Given the tool's complexity, does the description cover enough for an agent to succeed on first attempt?

Output schema exists (not shown but implied). Description covers return fields and error handling. With high schema coverage and annotations, the description is fully adequate for the tool's complexity.

Complex tools with many parameters or behaviors need more documentation. Simple tools need less. This dimension scales expectations accordingly.

Parameters4/5

Does the description clarify parameter syntax, constraints, interactions, or defaults beyond what the schema provides?

Schema covers 100% of parameters with descriptions. Description adds value by noting legacy keys (text, replacePattern), explaining replacement supports dollar-1 and named backreferences, and clarifying replaceResult behavior. Baseline 3 plus extra context warrants 4.

Input schemas describe structure but not intent. Descriptions should explain non-obvious parameter relationships and valid value ranges.

Purpose5/5

Does the description clearly state what the tool does and how it differs from similar tools?

Describes a regex tester for match/replace with specific verb 'test' and resource 'regular expression against sample text'. Distinguishes from sibling text_find_replace by highlighting regex internals vs plain text substitution.
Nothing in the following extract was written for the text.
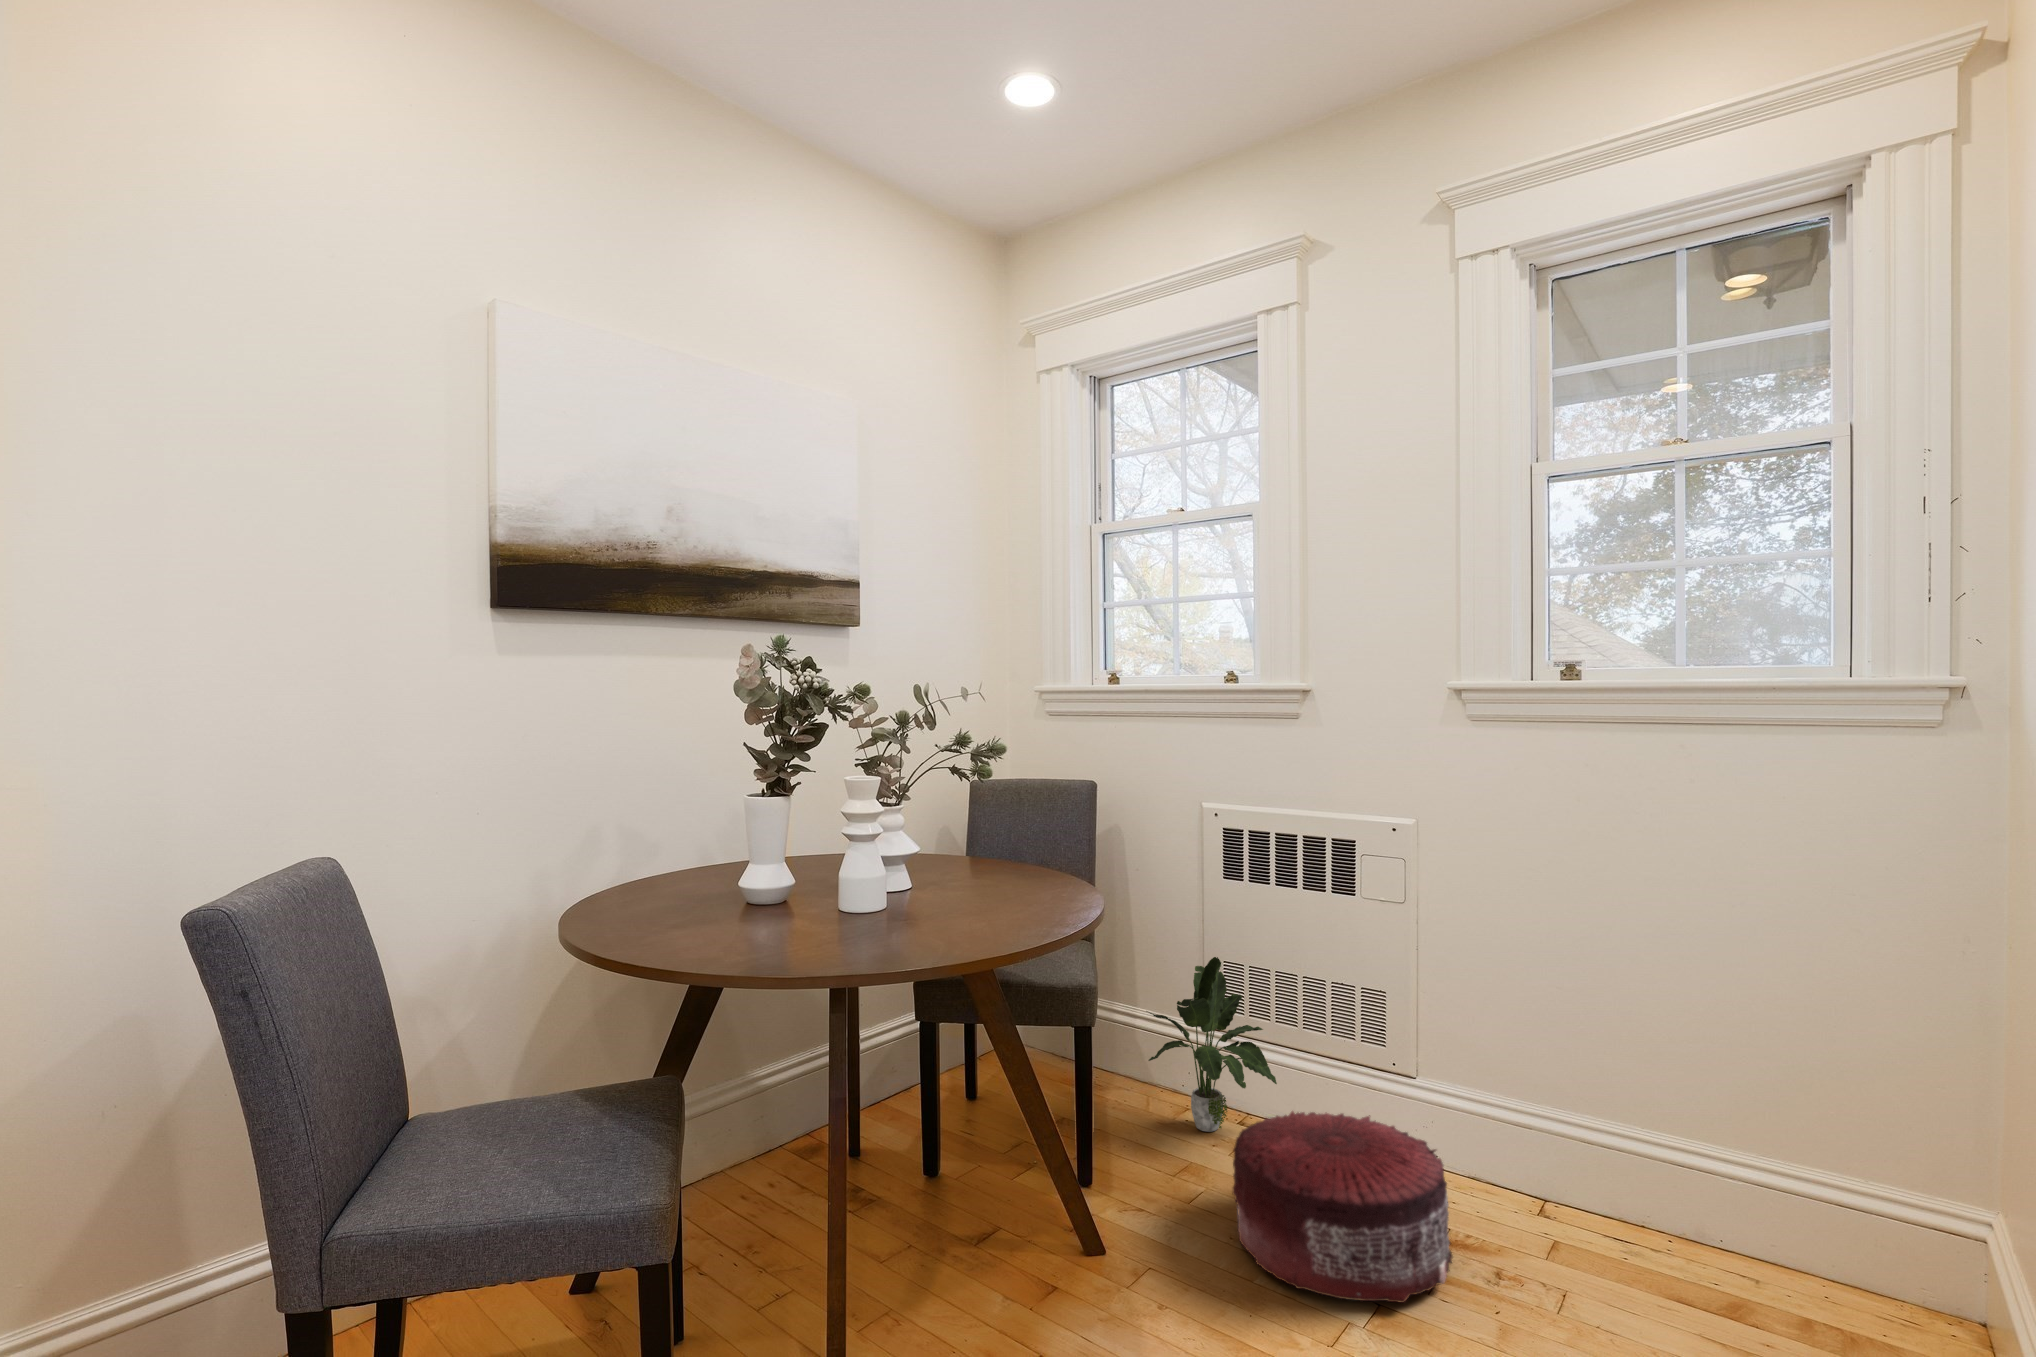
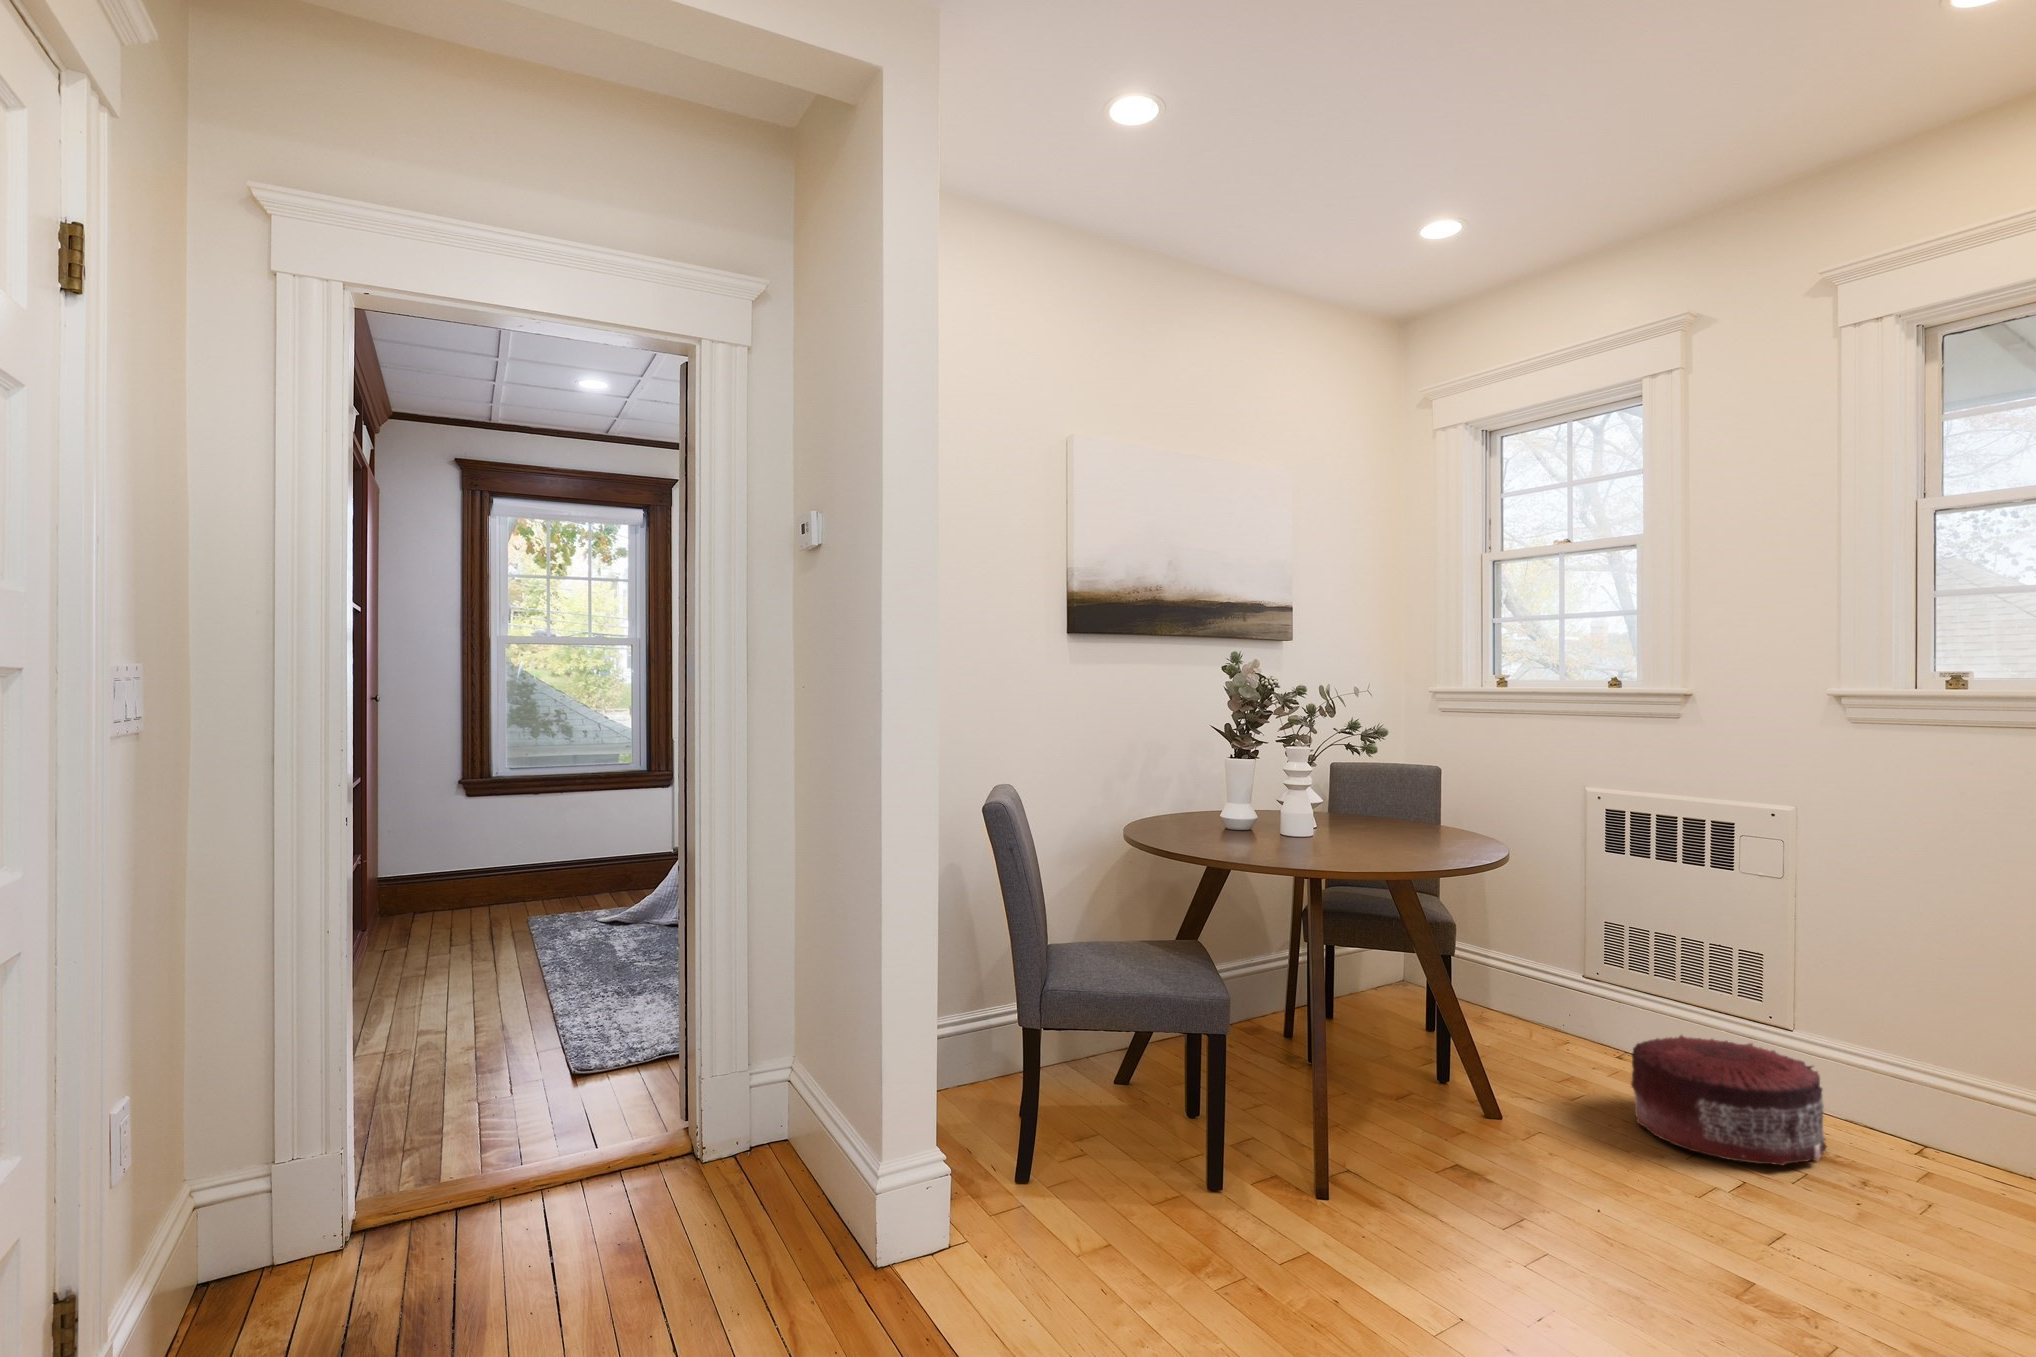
potted plant: present [1147,957,1277,1132] -> none [1541,917,1662,1060]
Agents choose between tools based on descriptions. A clear purpose with a specific verb and resource helps agents select the right tool.

Usage Guidelines5/5

Does the description explain when to use this tool, when not to, or what alternatives exist?

Explicitly states when to use: 'Use this to debug or validate a pattern and inspect groups' and when not: 'use text_find_replace for plain text substitution without regex internals'. Also mentions safety and rate limiting.

Agents often have multiple tools that could apply. Explicit usage guidance like "use X instead of Y when Z" prevents misuse.